How does it work? Like Wu’s colleagues at Oxford, Wu used the gene editing tool CRISPR to insert into skin cells a gene called GLP1 for a hormone that stimulates the pancreas to produce insulin, which removes glucose from the bloodstream. They also included a genetic bit that allowed them to prompt the gene to produce GLP1 when exposed to the antibiotic doxycycline. Next, they grew a “skin-like organoid,” which they grafted onto mice. “When the mice ate food containing minute amounts of doxycycline, they released dose-dependent levels of GLP1 into the blood,” according to UChicago News. “This promptly increased blood-insulin levels and reduced blood-glucose levels.”
What is it? A team of researchers working in Boston and Sydney developed MeTro, a glue-like substance that “can effectively seal wounds in shape-shifting tissues without the need for common staples or sutures,” according to Harvard University’s Wyss Institute for Biologically Inspired Engineering.
Why does it matter? “The potential applications are powerful, from treating serious internal wounds at emergency sites such as following car accidents and in war zones, as well as improving hospital surgeries,” said Anthony Weiss, a professor at the University of Sydney. The team successfully used the substance to “effectively seal incisions in arteries and lungs of rats and to repair wounds in the lungs of pigs, all suture and staple-free.”

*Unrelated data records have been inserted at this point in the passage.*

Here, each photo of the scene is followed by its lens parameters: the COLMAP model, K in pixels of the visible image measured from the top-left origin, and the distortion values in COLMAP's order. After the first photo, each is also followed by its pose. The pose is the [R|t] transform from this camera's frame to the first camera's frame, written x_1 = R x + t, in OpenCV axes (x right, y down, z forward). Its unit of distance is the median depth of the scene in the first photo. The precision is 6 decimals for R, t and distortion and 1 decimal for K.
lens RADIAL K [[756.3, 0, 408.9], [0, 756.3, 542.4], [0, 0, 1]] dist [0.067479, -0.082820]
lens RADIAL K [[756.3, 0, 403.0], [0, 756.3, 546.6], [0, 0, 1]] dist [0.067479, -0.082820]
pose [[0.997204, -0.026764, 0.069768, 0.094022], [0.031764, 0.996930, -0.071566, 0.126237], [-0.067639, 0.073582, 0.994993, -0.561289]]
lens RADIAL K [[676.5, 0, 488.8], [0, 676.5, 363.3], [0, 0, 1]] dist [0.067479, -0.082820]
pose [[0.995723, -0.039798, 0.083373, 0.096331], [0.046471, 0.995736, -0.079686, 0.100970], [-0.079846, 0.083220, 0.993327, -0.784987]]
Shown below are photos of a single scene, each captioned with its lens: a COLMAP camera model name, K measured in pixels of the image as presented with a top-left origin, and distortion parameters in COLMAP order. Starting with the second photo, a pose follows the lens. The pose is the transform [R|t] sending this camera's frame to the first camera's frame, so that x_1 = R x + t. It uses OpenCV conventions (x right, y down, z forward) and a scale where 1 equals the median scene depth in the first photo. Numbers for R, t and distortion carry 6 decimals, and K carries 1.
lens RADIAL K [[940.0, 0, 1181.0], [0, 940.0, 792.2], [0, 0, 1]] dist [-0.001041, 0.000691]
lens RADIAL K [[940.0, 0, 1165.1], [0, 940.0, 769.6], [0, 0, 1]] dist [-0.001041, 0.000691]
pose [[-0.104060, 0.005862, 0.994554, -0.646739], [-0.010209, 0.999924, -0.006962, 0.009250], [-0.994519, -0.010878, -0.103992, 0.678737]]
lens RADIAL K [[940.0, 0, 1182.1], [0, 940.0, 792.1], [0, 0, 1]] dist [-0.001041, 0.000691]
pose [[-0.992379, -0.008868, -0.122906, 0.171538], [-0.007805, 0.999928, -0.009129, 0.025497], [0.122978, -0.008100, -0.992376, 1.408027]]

How does it work? The “glue” is based on elastin, a protein present in elastic tissues like the artery walls, skin and lungs. The team engineered E. coli bacteria to produce a precursor material the body uses to build elastin and then zapped it with UV light to make “a versatile highly elastic hydrogel.” Weiss said the team was “now ready to transfer our research into testing on people. I hope MeTro will soon be used in the clinic, saving human lives.”